• **Task description**:
In the excerpt on the marketing and omnibus agreements, what fee does Connect Energy receive for marketing PVOG's oil and gas production?

## Start Extract provided

Oil and Gas Marketing Agreement

PVOG and Connect Energy Services, LLC, or Connect Energy, a wholly-owned subsidiary of us, are parties to a Master Services Agreement effective September 1, 2006. Pursuant to the Master Services Agreement, PVOG and Connect Energy have agreed that Connect Energy will market all of PVOG’s oil and gas production in Arkansas, Louisiana, Oklahoma and Texas for a fee equal to 1% of the net sales price (subject to specified limitations) received by PVOG for such production. The Master Services Agreement has a primary term of five years and automatically renews for additional one year terms until terminated by either party. In 2007, PVOG paid Connect Energy $2.2 million in fees pursuant to the Master Services Agreement.

Omnibus Agreement

Penn Virginia, us, our general partner and the Operating Company are parties to an Omnibus Agreement that governs potential competition among us. The Omnibus Agreement was entered into in connection with our initial public offering in October 2001. Upon completion of the PVG IPO, PVG became subject to the Omnibus Agreement as an affiliate of Penn Virginia. For purposes of the Omnibus Agreement, any restrictions that apply to Penn Virginia also apply to PVG.

## End Extract provided
## Start Data records

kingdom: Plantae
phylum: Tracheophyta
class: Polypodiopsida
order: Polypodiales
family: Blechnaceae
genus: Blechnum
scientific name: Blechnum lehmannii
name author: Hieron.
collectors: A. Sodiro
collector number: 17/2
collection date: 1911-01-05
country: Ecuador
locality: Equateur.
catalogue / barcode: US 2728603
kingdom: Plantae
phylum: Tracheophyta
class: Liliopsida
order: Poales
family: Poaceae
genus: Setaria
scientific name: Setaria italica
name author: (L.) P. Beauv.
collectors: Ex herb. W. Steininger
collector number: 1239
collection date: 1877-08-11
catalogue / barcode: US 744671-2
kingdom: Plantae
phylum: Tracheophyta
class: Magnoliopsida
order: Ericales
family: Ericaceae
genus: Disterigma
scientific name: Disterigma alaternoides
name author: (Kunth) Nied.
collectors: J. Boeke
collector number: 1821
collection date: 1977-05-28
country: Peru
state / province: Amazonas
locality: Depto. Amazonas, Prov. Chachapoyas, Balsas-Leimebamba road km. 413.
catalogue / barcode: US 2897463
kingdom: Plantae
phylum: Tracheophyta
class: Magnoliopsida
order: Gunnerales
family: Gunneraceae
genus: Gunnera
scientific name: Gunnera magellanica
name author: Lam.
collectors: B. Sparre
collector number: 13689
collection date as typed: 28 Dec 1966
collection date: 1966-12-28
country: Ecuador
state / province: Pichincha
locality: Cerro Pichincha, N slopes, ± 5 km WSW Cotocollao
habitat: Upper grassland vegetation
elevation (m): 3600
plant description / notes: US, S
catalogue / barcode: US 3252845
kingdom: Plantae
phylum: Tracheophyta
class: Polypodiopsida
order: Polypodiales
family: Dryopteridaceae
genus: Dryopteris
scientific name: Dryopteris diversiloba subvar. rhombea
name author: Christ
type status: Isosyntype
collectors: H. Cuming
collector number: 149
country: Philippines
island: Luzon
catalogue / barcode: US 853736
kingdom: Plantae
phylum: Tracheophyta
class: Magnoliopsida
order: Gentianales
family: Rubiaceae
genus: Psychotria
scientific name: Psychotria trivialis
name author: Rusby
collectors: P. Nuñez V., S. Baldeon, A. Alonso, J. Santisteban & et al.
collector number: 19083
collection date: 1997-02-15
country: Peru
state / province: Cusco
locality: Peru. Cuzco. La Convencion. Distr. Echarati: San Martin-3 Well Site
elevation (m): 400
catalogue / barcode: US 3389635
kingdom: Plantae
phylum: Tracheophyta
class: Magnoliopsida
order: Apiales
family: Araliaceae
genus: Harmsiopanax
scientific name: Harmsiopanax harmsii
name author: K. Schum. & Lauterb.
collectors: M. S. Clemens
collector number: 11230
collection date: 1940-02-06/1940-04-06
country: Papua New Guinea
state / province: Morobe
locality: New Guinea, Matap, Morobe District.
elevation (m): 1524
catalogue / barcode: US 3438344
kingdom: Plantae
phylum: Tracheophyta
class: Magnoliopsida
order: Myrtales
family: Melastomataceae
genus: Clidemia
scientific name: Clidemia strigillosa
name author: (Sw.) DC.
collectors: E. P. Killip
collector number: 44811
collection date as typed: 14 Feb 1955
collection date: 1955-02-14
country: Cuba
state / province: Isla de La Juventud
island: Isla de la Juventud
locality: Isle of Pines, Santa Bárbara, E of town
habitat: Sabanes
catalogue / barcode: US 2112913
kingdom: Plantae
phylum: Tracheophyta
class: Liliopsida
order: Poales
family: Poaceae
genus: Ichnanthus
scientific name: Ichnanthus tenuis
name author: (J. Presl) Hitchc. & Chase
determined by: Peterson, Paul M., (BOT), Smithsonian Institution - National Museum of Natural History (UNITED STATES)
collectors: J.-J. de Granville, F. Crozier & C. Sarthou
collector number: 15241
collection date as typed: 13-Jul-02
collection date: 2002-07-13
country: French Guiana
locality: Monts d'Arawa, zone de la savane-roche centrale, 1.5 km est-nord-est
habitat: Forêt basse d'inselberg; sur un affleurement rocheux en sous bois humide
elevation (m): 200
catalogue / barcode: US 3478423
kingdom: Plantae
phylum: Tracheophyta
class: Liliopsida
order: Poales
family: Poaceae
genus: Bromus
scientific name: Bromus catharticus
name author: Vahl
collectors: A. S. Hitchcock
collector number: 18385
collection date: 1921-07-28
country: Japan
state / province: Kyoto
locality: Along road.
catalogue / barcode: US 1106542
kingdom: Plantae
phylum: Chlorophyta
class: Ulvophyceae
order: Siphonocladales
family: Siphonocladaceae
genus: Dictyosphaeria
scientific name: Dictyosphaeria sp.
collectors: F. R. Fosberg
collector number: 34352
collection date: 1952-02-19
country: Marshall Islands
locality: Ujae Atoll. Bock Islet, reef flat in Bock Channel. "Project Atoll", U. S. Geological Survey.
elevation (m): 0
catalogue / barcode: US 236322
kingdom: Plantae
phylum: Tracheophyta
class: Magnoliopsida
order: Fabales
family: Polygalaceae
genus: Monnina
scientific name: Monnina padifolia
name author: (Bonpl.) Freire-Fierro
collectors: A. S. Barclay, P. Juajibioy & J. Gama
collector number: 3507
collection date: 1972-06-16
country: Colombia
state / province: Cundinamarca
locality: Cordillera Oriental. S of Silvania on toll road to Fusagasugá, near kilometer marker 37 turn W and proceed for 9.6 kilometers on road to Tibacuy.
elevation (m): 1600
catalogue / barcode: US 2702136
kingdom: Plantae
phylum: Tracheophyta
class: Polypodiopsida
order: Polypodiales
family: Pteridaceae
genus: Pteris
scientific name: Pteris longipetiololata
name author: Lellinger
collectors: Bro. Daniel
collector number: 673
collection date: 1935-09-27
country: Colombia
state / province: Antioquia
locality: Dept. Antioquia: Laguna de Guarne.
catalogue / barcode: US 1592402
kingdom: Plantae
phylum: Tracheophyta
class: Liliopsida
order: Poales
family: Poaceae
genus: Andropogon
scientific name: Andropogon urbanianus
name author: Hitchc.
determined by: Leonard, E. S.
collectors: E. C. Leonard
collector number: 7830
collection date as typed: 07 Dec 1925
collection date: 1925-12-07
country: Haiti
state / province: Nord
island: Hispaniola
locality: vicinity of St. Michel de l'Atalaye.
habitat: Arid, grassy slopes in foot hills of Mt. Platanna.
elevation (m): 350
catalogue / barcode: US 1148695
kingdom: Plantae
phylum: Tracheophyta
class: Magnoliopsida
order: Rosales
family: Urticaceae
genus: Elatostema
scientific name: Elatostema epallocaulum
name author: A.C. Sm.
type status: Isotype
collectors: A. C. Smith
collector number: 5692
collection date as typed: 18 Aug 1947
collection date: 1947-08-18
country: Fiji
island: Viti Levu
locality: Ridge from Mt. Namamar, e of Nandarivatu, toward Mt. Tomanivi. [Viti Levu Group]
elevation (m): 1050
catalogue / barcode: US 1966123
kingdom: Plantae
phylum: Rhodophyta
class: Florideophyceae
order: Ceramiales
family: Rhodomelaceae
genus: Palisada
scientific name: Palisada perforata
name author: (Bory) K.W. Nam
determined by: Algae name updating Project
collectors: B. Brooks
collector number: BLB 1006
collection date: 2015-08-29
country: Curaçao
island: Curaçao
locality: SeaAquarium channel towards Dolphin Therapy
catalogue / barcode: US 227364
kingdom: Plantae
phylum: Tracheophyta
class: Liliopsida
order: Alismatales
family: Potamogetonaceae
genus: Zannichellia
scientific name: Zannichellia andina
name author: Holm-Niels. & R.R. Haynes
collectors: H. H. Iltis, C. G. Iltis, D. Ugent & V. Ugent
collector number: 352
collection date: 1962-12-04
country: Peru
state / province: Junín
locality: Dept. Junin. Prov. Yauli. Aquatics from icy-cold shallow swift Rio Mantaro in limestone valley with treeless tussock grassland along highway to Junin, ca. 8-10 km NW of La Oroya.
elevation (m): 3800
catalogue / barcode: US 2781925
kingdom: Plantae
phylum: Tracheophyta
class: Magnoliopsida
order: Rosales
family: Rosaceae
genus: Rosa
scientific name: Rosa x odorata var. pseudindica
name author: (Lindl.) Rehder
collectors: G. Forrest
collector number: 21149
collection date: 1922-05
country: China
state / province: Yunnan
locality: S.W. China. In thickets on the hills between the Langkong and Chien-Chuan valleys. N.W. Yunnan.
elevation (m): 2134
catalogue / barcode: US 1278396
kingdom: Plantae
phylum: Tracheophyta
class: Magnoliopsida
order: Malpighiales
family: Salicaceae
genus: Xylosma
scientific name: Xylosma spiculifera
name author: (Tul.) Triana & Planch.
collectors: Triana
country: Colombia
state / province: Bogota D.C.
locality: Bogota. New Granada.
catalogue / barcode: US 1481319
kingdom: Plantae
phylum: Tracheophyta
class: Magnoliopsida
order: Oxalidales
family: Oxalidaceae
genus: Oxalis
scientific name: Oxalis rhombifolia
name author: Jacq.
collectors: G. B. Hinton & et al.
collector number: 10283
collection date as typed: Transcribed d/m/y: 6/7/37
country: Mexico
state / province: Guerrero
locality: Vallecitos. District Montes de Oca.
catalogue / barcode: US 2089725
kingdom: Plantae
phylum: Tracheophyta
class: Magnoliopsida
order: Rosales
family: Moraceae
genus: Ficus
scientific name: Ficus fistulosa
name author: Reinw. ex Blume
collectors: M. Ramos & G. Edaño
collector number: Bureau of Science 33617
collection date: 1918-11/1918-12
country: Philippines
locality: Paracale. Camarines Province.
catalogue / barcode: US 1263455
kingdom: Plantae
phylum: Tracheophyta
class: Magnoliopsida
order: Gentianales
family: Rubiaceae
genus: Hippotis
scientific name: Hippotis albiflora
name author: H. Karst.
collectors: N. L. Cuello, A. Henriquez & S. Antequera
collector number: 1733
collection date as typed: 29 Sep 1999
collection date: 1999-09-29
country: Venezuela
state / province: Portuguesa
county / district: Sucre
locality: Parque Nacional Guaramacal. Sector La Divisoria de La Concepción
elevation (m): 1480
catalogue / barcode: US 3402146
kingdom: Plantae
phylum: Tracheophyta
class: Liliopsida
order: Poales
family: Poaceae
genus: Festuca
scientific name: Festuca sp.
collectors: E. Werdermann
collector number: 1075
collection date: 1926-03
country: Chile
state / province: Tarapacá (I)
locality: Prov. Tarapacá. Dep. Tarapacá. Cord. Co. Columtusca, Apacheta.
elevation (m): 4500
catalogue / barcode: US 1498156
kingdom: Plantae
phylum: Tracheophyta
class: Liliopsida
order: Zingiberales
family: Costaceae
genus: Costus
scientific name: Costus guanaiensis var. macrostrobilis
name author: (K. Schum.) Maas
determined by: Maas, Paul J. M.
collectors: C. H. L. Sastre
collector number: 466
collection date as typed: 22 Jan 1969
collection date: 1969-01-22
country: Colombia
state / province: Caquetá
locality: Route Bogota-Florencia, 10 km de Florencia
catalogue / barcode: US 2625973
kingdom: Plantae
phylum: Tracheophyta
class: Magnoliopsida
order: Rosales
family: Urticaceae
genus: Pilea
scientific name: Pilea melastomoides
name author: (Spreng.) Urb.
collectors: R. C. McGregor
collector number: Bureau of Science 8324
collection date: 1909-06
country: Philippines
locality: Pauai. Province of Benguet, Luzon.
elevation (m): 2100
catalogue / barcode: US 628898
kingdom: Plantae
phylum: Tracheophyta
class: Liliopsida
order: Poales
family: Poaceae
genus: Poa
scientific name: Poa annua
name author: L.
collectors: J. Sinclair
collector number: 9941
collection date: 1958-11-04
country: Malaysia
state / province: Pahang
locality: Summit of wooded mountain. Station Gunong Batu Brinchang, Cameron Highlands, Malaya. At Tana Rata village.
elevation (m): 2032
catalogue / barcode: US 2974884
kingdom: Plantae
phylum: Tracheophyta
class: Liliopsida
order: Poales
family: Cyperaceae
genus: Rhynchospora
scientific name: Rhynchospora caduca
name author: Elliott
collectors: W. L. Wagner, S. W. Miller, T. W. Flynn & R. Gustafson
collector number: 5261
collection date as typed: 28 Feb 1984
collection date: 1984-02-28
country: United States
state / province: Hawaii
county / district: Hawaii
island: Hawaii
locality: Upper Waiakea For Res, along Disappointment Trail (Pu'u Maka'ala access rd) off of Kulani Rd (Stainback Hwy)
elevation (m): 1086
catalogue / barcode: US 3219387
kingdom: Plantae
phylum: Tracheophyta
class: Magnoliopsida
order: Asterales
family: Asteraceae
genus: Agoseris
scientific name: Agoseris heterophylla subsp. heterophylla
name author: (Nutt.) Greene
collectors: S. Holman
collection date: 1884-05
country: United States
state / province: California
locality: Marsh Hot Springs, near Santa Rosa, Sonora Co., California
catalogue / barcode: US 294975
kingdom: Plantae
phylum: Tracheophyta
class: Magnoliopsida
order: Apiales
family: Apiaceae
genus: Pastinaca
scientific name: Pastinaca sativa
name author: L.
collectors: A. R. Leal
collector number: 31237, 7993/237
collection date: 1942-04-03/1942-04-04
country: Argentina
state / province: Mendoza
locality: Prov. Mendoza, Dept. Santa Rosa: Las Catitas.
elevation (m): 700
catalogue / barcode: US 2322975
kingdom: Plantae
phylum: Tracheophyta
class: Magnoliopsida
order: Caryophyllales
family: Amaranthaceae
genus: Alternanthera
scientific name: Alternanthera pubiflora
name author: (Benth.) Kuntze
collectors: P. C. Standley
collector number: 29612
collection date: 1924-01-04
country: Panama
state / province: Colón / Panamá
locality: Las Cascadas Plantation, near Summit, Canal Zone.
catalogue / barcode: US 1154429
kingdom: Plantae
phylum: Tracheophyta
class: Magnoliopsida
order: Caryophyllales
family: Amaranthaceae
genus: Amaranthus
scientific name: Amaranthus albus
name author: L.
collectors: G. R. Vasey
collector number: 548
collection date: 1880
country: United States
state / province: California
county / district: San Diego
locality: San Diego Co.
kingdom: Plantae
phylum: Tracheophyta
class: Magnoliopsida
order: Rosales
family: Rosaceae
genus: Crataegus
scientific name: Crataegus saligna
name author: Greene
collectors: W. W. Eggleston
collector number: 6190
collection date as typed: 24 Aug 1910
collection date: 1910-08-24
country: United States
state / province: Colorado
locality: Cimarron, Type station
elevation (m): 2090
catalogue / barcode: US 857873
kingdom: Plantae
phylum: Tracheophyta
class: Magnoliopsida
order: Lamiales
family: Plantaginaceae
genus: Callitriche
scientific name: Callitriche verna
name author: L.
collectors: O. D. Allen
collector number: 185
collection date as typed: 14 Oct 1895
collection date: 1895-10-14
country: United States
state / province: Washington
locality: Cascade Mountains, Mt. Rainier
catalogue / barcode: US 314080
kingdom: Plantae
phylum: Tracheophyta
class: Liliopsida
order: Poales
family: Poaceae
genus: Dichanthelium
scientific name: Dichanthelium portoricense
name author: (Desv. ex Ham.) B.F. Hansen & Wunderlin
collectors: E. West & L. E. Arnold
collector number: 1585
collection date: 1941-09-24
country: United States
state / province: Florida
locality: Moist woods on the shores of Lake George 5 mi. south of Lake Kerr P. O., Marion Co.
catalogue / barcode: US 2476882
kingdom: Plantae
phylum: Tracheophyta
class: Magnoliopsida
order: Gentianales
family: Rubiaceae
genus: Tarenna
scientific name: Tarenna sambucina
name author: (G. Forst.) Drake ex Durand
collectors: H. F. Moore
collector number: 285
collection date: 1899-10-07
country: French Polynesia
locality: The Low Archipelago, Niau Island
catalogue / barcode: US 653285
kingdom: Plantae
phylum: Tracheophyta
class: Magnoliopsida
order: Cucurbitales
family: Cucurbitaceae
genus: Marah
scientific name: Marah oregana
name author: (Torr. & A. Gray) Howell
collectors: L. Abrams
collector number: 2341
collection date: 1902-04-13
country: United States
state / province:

## End Data records

• **Output of the task**:
A fee equal to 1% of the net sales price received by PVOG for that production, subject to specified limitations.